Is Glenn Beck's rise good for Mormonism?

The Fox News conservative commentator exhorted a sprawling crowd on the Mall on Saturday to restore the traditional American value of honor.
Washington Post Staff Writer
Thursday, September 2, 2010; 11:08 PM

Like conservative commentator Glenn Beck, Stephen Owens is a member of the Church of Jesus Christ of Latter-day Saints. His in-laws traveled from Utah to Washington last weekend to join Beck's rally at the Lincoln Memorial.

Owens, however, said he has always "kind of rolled my eyes" at Beck's views.

And when the Salt Lake City lawyer read that Beck publicly questioned President Obama's "version of Christianity" the day after the rally, he was so angry that he wrote a letter to the local newspaper.

"I think it's arrogant of anyone to say whether someone is a Christian or not," said Owens, a 42-year-old Democrat. "My view of that is, if someone says, 'I follow the teachings of Jesus Christ,' then they're Christian, and who am I to say, 'No, you're not,' let alone [to] the president of our country? I was offended at that."

Owens's comments reflect the mixed opinions that members of the Mormon Church have of Beck's higher profile. Some see his rise as a sign of Mormonism going mainstream, while others worry that he is a divisive figure who does not represent Mormon values.

Michael Otterson, managing director of public affairs for the church, said that opinion of Beck is just as divided among Mormons as it is elsewhere.

"Views on Glenn Beck would be right across the spectrum," he said. "It depends on where individual Latter-day Saints are. Some would embrace him completely and others would no doubt be at odds."

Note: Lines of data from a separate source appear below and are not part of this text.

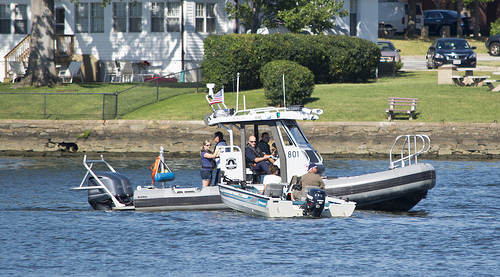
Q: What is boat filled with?
A: Many people.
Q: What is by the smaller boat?
A: Boat on water.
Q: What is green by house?
A: A hedge.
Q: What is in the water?
A: Two boats.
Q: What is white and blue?
A: Fishing boat.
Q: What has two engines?
A: Police boat.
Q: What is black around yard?
A: A fence.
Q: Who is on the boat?
A: Six people.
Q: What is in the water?
A: A boat.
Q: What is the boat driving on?
A: Water.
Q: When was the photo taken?
A: During the day.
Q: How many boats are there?
A: Two.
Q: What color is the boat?
A: White.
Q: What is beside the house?
A: Cars.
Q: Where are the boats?
A: In the water.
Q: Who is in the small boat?
A: A man.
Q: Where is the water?
A: In front of the house.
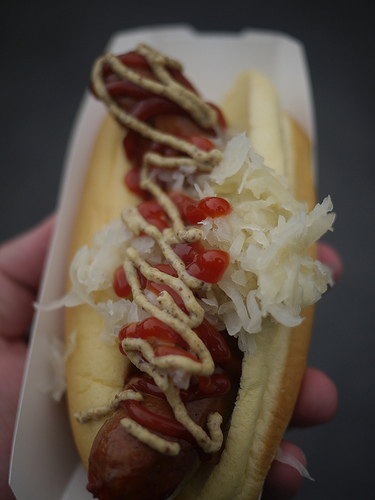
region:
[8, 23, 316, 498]
the paper bowl under the hot dog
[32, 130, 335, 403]
the sauerkraut on the hot dog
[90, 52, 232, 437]
the ketchup on the hot dog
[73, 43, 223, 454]
the mustard on the hot dog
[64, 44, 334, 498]
the loaded hot dog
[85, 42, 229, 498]
the hot dog on the bun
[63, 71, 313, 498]
the bun under the hot dog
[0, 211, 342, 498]
the hand holding the hot dog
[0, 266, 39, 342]
the lines in the bending thumb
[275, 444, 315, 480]
the piece of sauerkraut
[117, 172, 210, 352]
ketchup on hot dog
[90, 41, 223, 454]
sauerkraut on hot dog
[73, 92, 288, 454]
hot dog in white bun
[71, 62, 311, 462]
hot dog in paper basket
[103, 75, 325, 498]
hot dog in left hand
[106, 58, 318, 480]
condiments on hot dog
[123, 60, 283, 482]
hot dog is grilled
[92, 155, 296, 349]
cooked sauerkraut on hot dog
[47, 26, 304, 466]
a hotdog with condiments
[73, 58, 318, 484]
a hotdog bun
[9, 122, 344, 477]
a hand holding a hotdog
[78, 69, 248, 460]
mustard on a hotdog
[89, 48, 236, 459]
ketchup on a hotdog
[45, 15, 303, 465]
a white cardboard food container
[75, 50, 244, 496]
a cooked hotdog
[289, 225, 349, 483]
tips of fingers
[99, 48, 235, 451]
condiments squeezed on a hotdog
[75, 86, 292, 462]
a hot dog on a bun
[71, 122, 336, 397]
onions on a hot dog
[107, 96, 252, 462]
mustard on a hot dog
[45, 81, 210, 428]
a hot dog bun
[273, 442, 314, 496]
the pinky finger on a hand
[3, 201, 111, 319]
the thumb on a hand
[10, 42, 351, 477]
a hot dog in a paper holder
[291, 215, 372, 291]
the index finger on a hand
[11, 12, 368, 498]
a hot dog with the works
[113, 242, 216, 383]
a yelow spicy mustard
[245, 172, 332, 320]
some shredded saurkraut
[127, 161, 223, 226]
a line of red ketchup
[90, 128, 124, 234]
a fluffy hotdog bun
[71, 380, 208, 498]
a baked hotdog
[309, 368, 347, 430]
someones finger tip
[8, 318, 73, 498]
the box for the hotdog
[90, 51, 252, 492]
a line of red and white condiments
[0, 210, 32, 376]
a human palm holding a hotdog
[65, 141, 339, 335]
sauerkraut on a hotdog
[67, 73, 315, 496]
A fresh hotdog bun with fillings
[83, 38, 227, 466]
Dijon mustard on a hot dog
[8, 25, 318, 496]
a white paper hot dog holder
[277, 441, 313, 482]
sauerkraut on a finger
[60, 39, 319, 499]
A hot dog loaded with the works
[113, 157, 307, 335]
Toppings on a hot dog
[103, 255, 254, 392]
Toppings on a hot dog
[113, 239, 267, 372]
Toppings on a hot dog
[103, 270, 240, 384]
Toppings on a hot dog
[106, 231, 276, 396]
Toppings on a hot dog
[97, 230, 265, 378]
Toppings on a hot dog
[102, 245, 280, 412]
Toppings on a hot dog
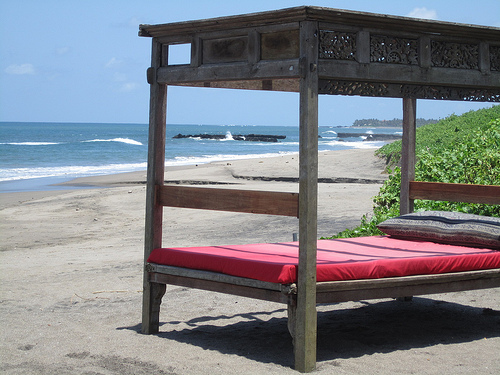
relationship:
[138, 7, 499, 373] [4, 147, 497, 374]
bed on beach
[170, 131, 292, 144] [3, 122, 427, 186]
rocks are in ocean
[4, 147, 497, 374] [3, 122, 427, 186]
beach beside ocean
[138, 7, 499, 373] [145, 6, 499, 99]
bed has canopy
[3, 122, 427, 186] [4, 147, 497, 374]
ocean beside beach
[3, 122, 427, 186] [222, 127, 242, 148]
ocean has waves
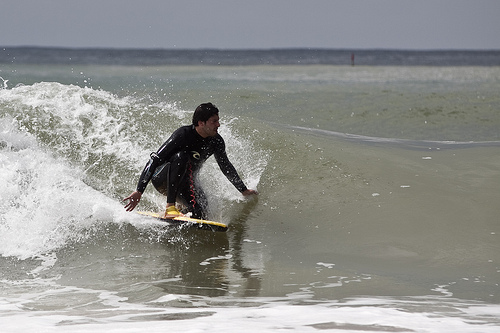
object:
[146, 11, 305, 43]
sky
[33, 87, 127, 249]
sea foam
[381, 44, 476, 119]
ocean surface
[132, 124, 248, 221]
black suit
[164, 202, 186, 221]
foot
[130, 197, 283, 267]
surfboard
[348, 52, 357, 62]
background person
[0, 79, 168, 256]
wave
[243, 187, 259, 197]
hand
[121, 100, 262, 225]
body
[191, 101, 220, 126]
black hair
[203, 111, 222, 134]
face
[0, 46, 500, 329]
ocean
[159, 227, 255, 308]
reflection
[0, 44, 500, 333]
water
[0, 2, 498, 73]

Otterson also noted that there are more than 6 million Mormons in the United States and that prominent Mormons in the political arena run the ideological gamut - from Senate Majority Leader Harry M. Reid (D-Nev.) to former Massachusetts governor Mitt Romney (R).

"It really underscores that members of the church are free to have their separate political views and express them whatever way they like," Otterson said, adding that Beck "would be the very first person to say that he does not speak for the church."

Philip Barlow, the Arrington chair of Mormon history and culture at Utah State University, said that Beck is "something of a polarizing figure" in the Mormon community.

Barlow noted that Beck's statement that the Constitution is an "inspired document," his calls for limited government and his emphasis on not exiling God from the public sphere "have considerable sympathy in Mormonism."

But he added that Beck's claim that social justice is "a code word for Nazism and fascism" as well as his some of his more inflammatory remarks about his political adversaries have turned off some members of the church.